Con la cantidad y el tipo más claros, lo que queda es evitar los errores que hacen que la gente crea que la proteína “no le funciona”.
Errores que veo con más frecuencia
Cuando alguien me dice que no nota diferencia entre tomar proteína antes o después, casi siempre descubro que el problema está en otra parte. El fallo no suele ser el reloj, sino el reparto global, la dosis o la expectativa demasiado rígida.
- Obsesionarse con 30 minutos exactos: no hace falta correr al vestuario para salvar una supuesta ventana de oro.
- Confiar en el batido y descuidar el resto del día: si no llegas al total diario, el timing arregla poco.
- Tomar una dosis demasiado pequeña: 10-15 g a menudo se quedan cortos para una respuesta útil.
- Ignorar los carbohidratos en sesiones largas o dobles: la proteína ayuda, pero no sustituye al glucógeno.
- Elegir una proteína que digieres mal: si te sienta pesada, no la vas a usar con consistencia.

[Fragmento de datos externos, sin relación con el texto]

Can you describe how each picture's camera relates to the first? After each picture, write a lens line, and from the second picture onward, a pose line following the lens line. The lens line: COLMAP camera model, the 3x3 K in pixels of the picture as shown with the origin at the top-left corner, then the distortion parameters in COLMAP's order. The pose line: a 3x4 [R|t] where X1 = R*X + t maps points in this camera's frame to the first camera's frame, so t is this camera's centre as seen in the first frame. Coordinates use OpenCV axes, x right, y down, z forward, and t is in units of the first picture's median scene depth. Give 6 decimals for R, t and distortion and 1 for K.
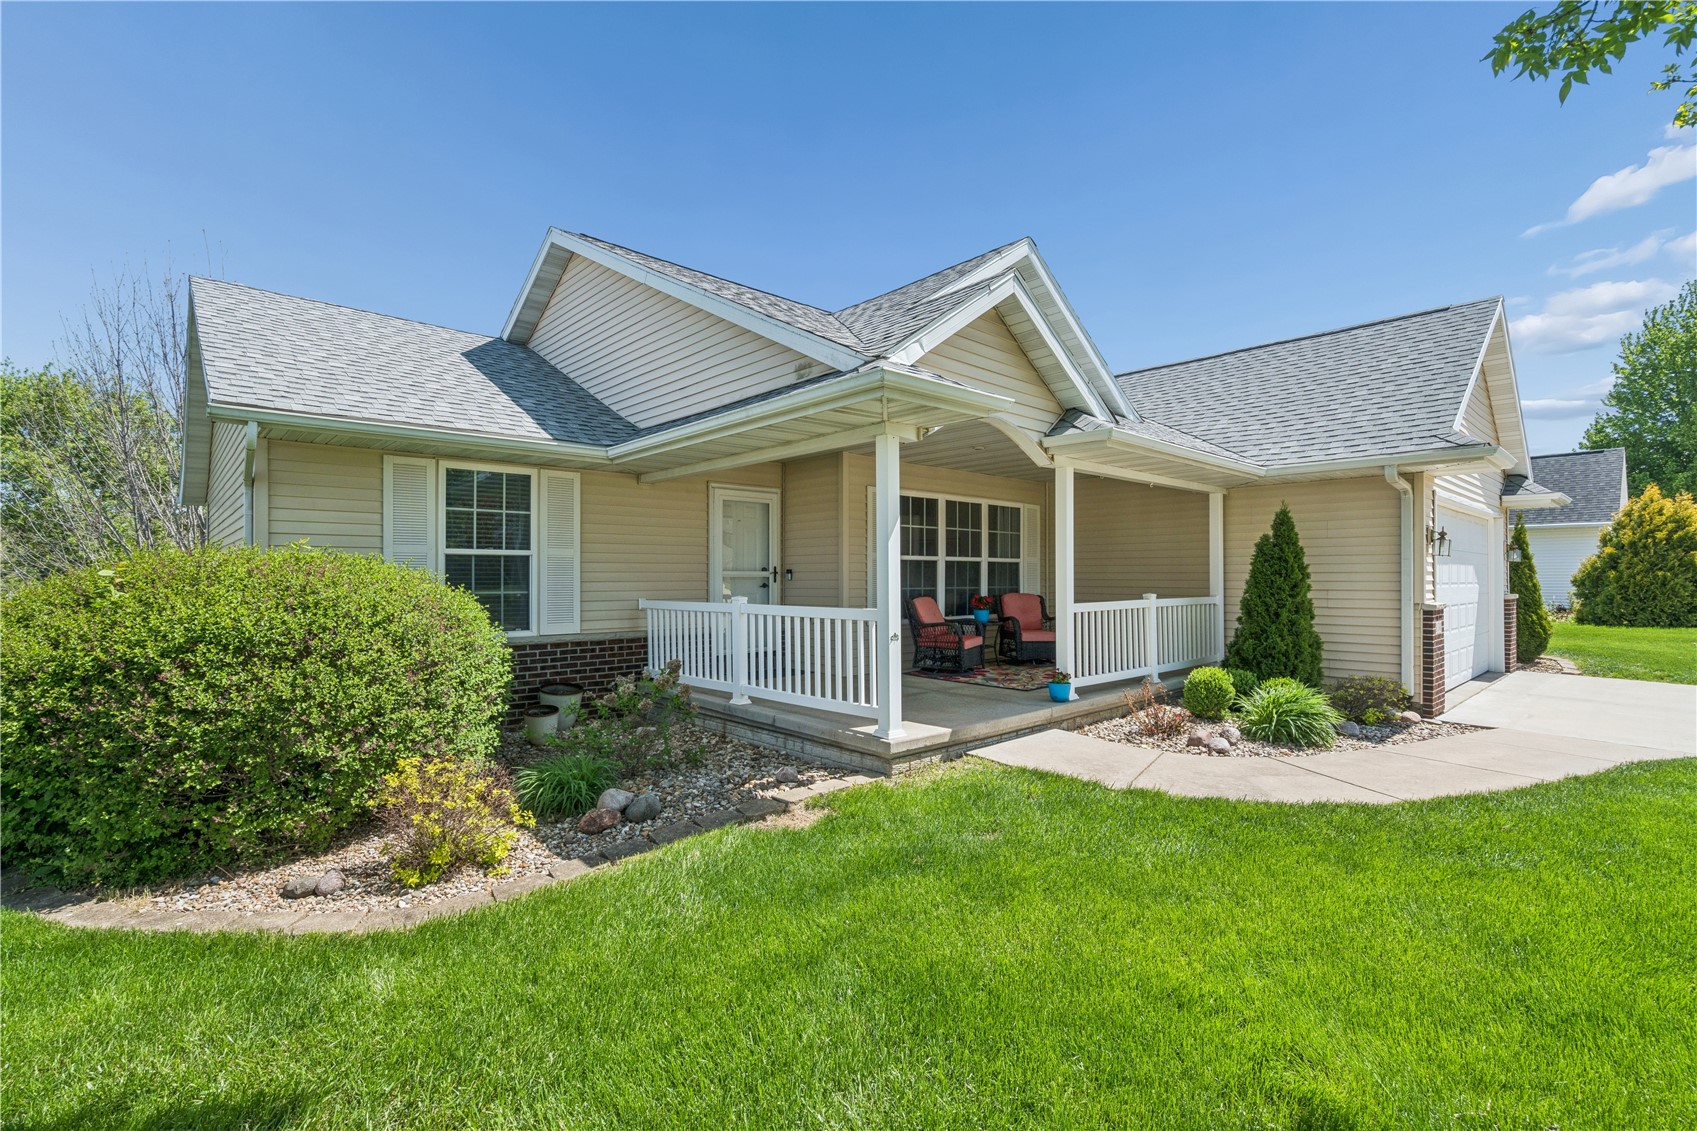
lens RADIAL K [[769.2, 0, 852.4], [0, 769.2, 567.9], [0, 0, 1]] dist [-0.008889, 0.003382]
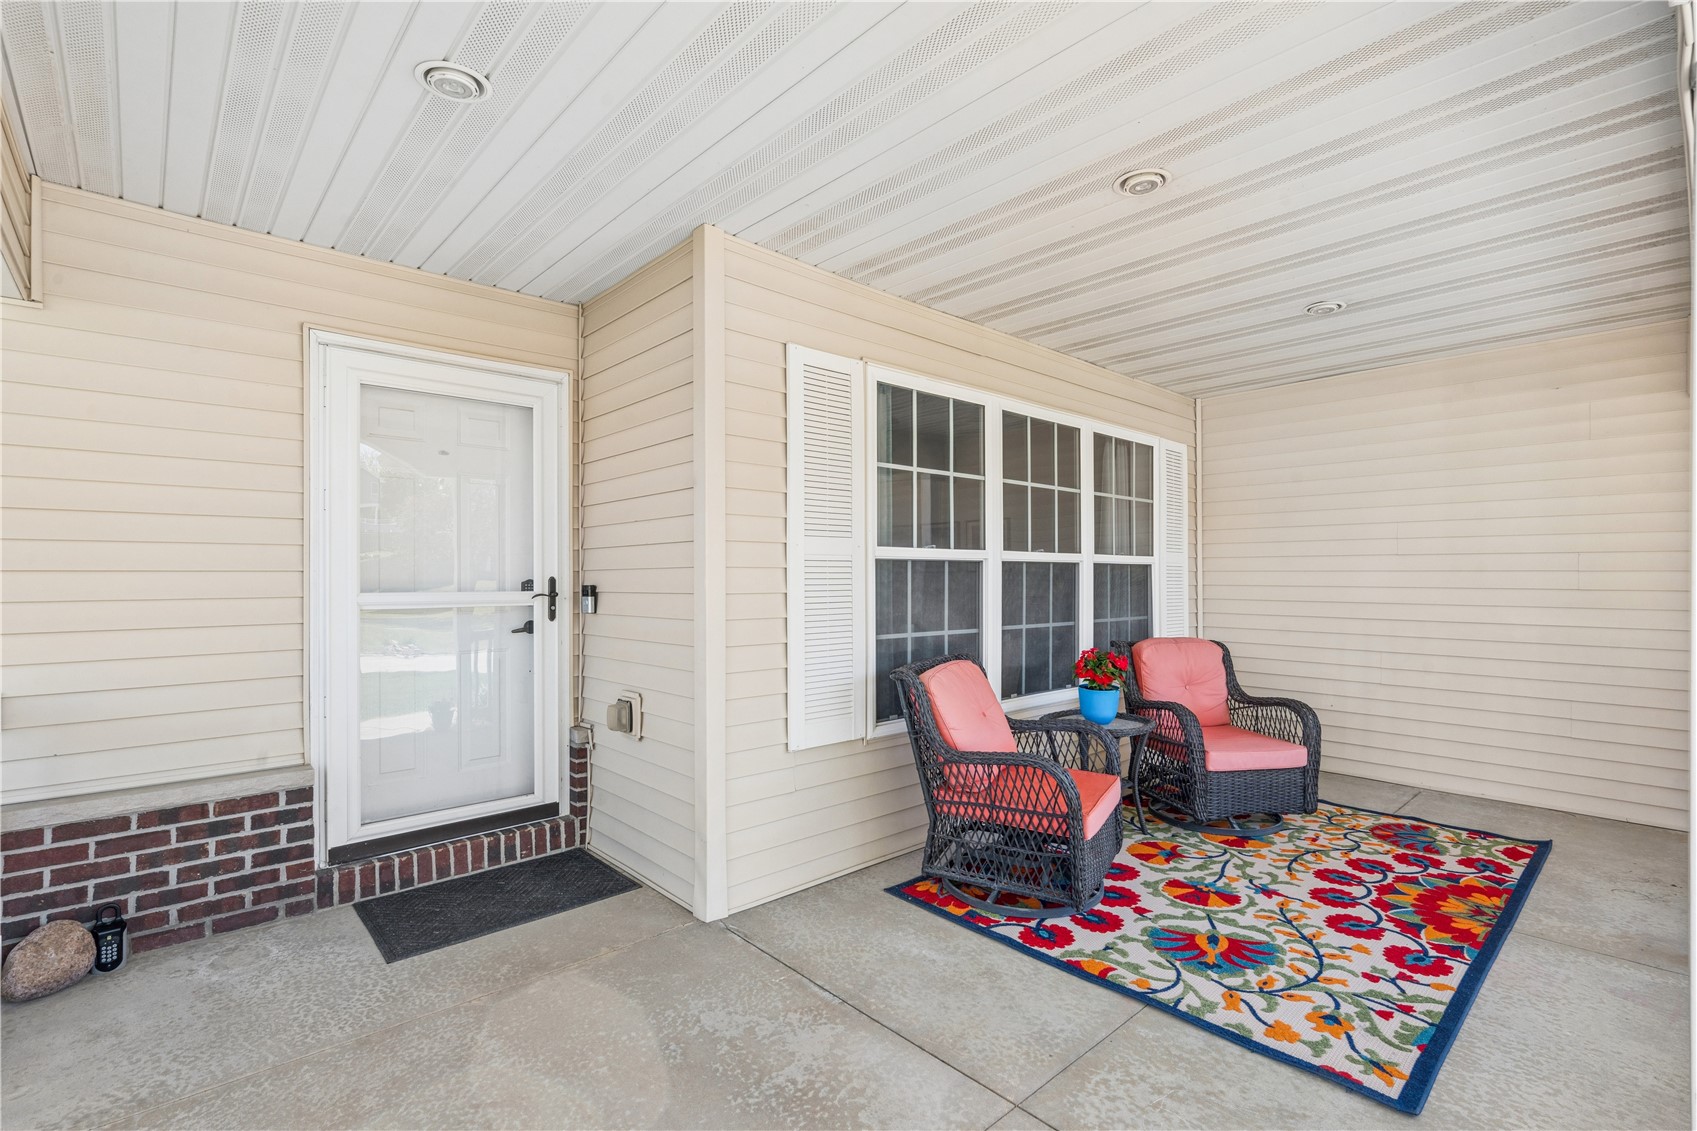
lens RADIAL K [[769.2, 0, 844.9], [0, 769.2, 575.2], [0, 0, 1]] dist [-0.008889, 0.003382]
pose [[0.999949, -0.002599, -0.009712, 0.043072], [0.002664, 0.999974, 0.006713, -0.004881], [0.009695, -0.006738, 0.999930, 0.599926]]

- Hacer una sola toma enorme y olvidarte del resto: repartir la ingesta suele funcionar mejor que concentrarlo todo.
Yo veo mucho marketing alrededor del batido perfecto, pero la realidad es menos vistosa: funciona mejor una estrategia repetible que una solución “ideal” que solo haces dos veces por semana. Por eso mi regla final es simple y práctica.
La regla que yo seguiría para no complicarme
Si quieres una respuesta operativa, yo lo haría así: prioriza el total diario, reparte la proteína en varias tomas y usa el momento alrededor del entreno como ajuste, no como dogma. Si ya has comido proteína en las 1-3 horas previas, no te obsesiones con el postentreno; si entrenas en ayunas o vas a tardar mucho en comer, toma 20-30 g antes o justo al terminar; y si el esfuerzo ha sido largo, duro o muy voluminoso, acompaña la proteína con carbohidratos.

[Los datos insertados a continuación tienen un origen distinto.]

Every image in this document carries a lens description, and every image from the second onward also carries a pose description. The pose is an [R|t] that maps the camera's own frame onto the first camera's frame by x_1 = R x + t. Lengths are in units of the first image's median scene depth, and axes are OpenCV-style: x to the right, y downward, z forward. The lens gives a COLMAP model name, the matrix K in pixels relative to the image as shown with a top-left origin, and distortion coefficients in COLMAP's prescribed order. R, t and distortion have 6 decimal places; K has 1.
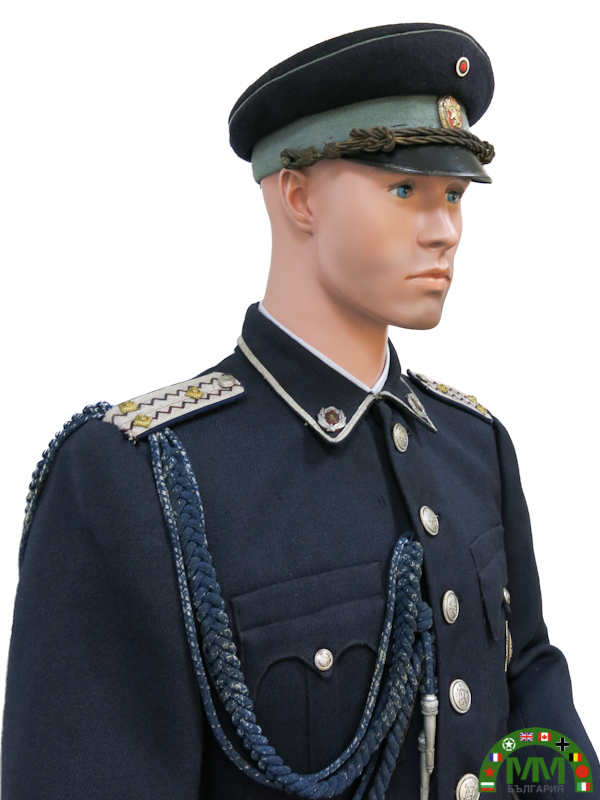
lens RADIAL K [[887.5, 0, 351.9], [0, 887.5, 270.1], [0, 0, 1]] dist [-0.009860, 0.000780]
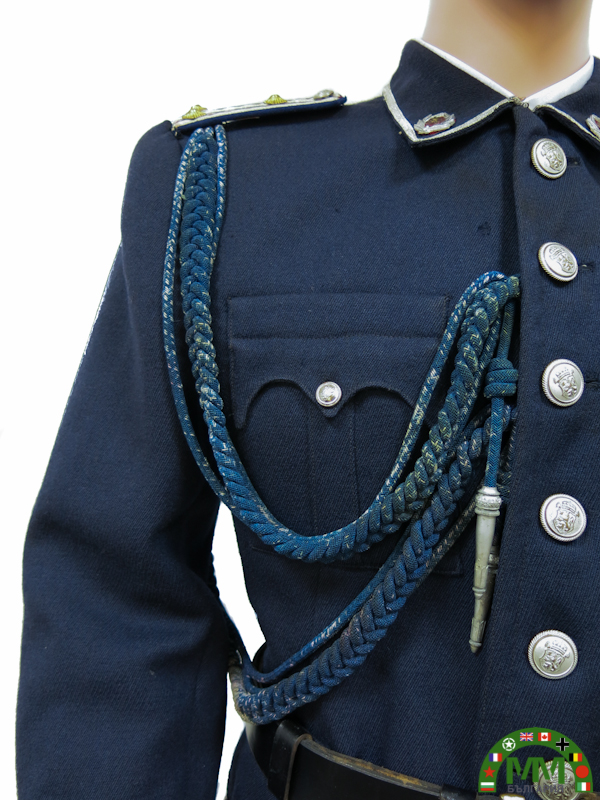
lens RADIAL K [[676.1, 0, 300.0], [0, 676.1, 400.0], [0, 0, 1]] dist [-0.018509, -0.005879]
pose [[0.722944, 0.105221, -0.682847, 0.319576], [-0.027330, 0.991917, 0.123911, 0.347072], [0.690366, -0.070918, 0.719976, 0.527527]]
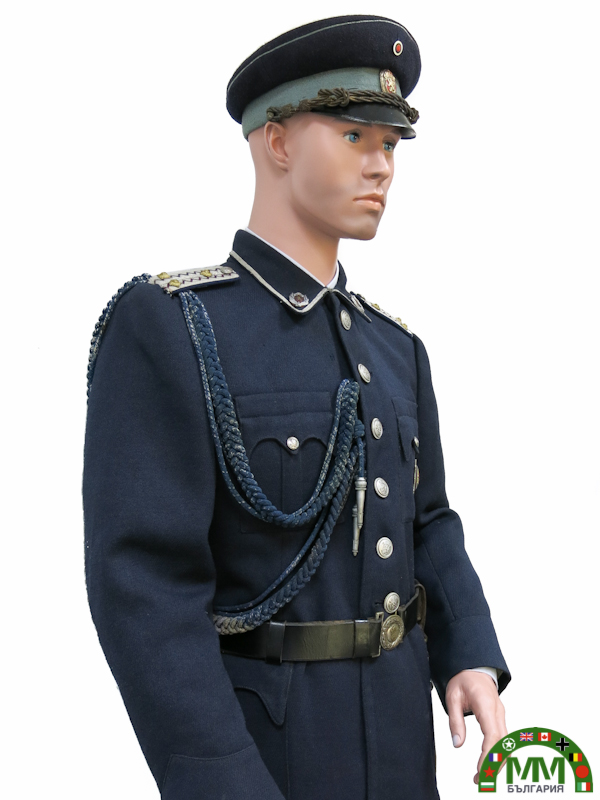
lens RADIAL K [[933.3, 0, 302.6], [0, 933.3, 425.1], [0, 0, 1]] dist [-0.006756, -0.001512]
pose [[0.999464, 0.023396, 0.022915, -0.048952], [-0.025553, 0.994773, 0.098864, 0.231538], [-0.020482, -0.099396, 0.994837, -0.553356]]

- Fuerza o hipertrofia: 1,6-2,2 g/kg/día, repartidos en 3-5 tomas de 20-40 g.
- Entreno en ayunas: proteína antes o justo después, según te siente mejor.
- Sesión larga o doble sesión: proteína + carbohidratos para recuperar con más intención.
- Dieta vegetal: sube un poco la cantidad por toma y combina bien las fuentes.
Si tuviera que resumirlo en una sola idea, me quedo con esta: la proteína antes o después de entrenar importa, pero no tanto como para distraerte de lo realmente decisivo. Primero cubre el día, luego ajusta el horario a tu rutina, tu tolerancia y tu tipo de entrenamiento. Esa es la forma más sólida de sacar partido a la nutrición sin convertirla en una molestia más.